MATERIAL PROVIDED ::
━━━━━━━━━━━━━━━━━━━━

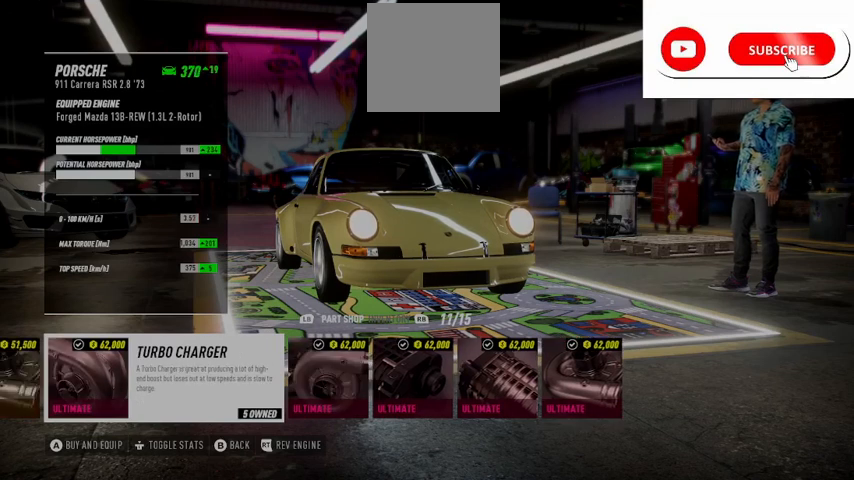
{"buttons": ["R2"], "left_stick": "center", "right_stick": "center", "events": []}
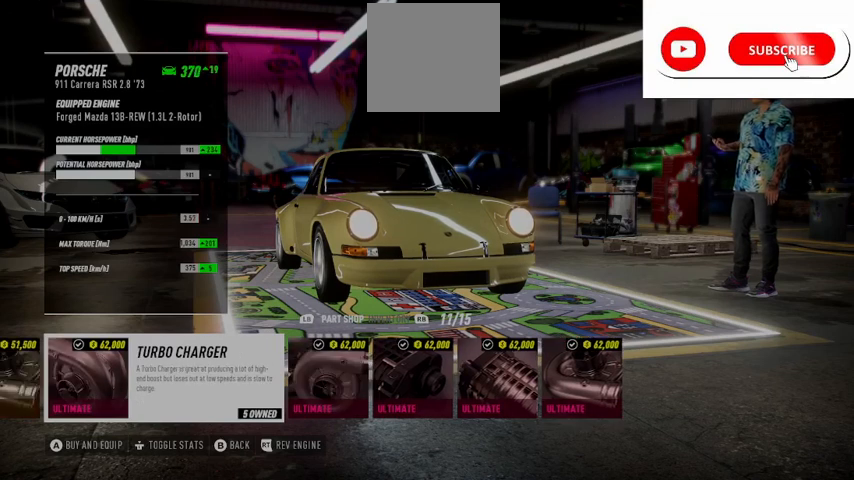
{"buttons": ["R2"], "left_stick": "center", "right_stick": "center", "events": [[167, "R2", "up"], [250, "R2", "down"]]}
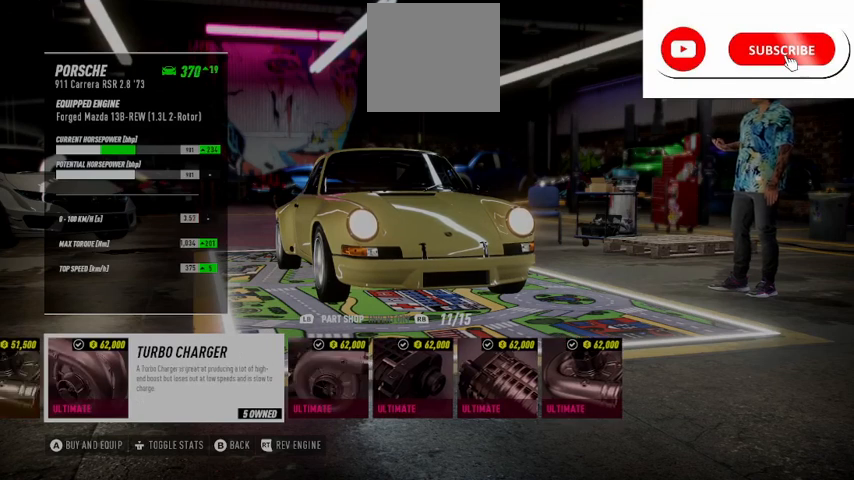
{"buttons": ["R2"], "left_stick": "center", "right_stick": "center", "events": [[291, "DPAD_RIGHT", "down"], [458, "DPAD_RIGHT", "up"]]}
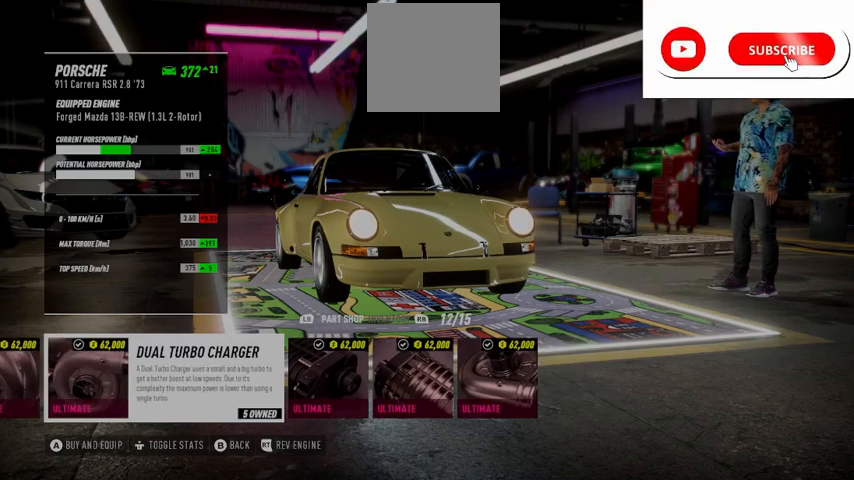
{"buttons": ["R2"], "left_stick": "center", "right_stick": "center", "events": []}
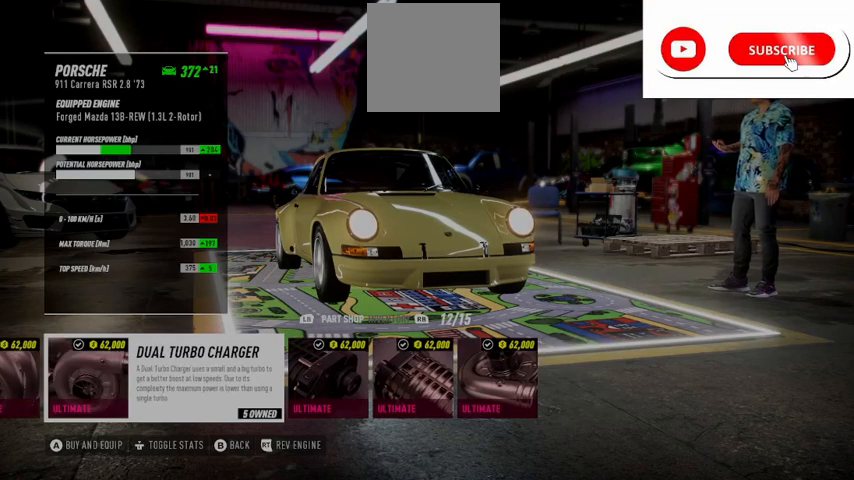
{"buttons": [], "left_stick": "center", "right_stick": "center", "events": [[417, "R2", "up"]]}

━━━━━━━━━━━━━━━━━━━━

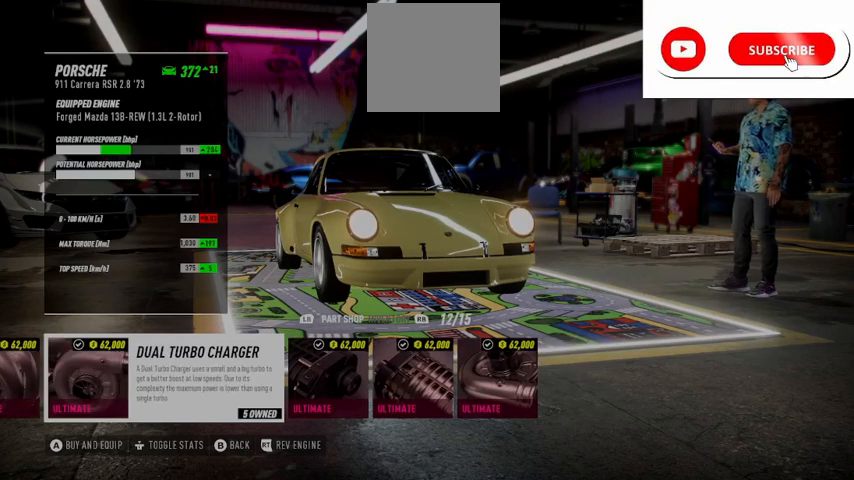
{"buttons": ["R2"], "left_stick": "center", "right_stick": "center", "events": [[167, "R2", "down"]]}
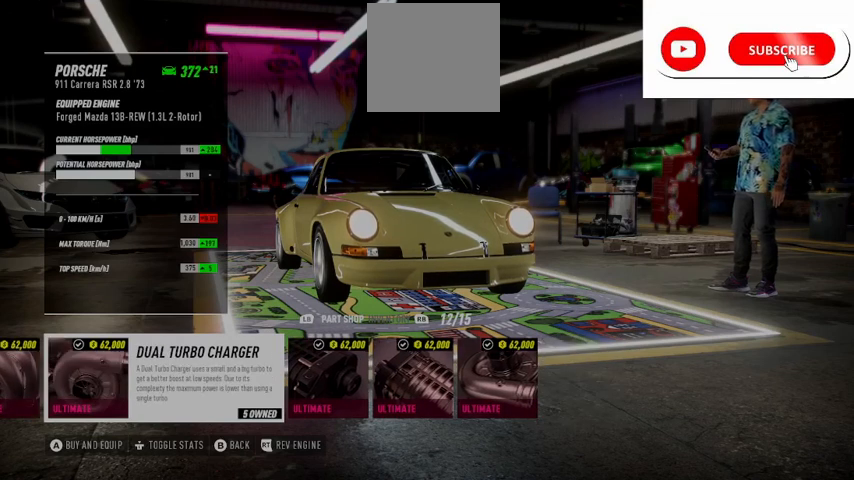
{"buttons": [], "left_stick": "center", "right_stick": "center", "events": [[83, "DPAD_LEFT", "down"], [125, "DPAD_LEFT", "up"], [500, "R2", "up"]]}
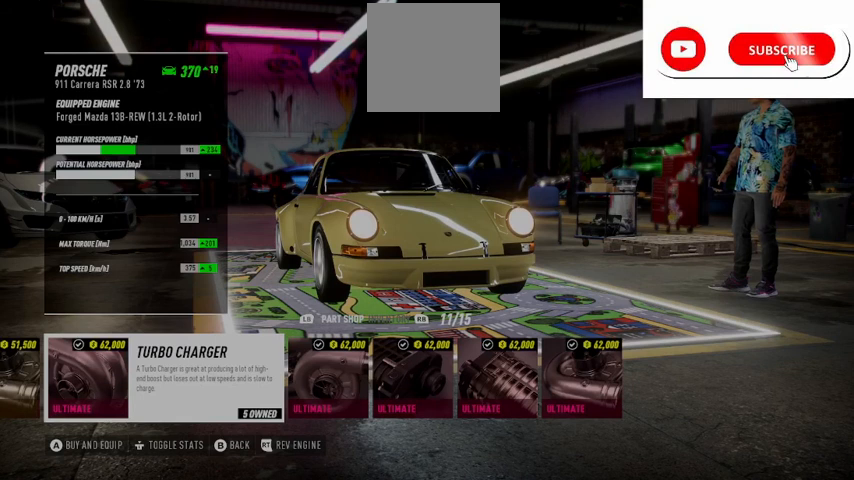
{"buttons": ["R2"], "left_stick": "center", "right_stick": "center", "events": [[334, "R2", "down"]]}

━━━━━━━━━━━━━━━━━━━━

WHAT YOU ARE ASKED TO DO :: Find each line in the material above that carries the string "down", and copy it.

EXERCISE ANSWER ::
{"buttons": ["R2"], "left_stick": "center", "right_stick": "center", "events": [[167, "R2", "up"], [250, "R2", "down"]]}
{"buttons": ["R2"], "left_stick": "center", "right_stick": "center", "events": [[291, "DPAD_RIGHT", "down"], [458, "DPAD_RIGHT", "up"]]}
{"buttons": ["R2"], "left_stick": "center", "right_stick": "center", "events": [[167, "R2", "down"]]}
{"buttons": [], "left_stick": "center", "right_stick": "center", "events": [[83, "DPAD_LEFT", "down"], [125, "DPAD_LEFT", "up"], [500, "R2", "up"]]}
{"buttons": ["R2"], "left_stick": "center", "right_stick": "center", "events": [[334, "R2", "down"]]}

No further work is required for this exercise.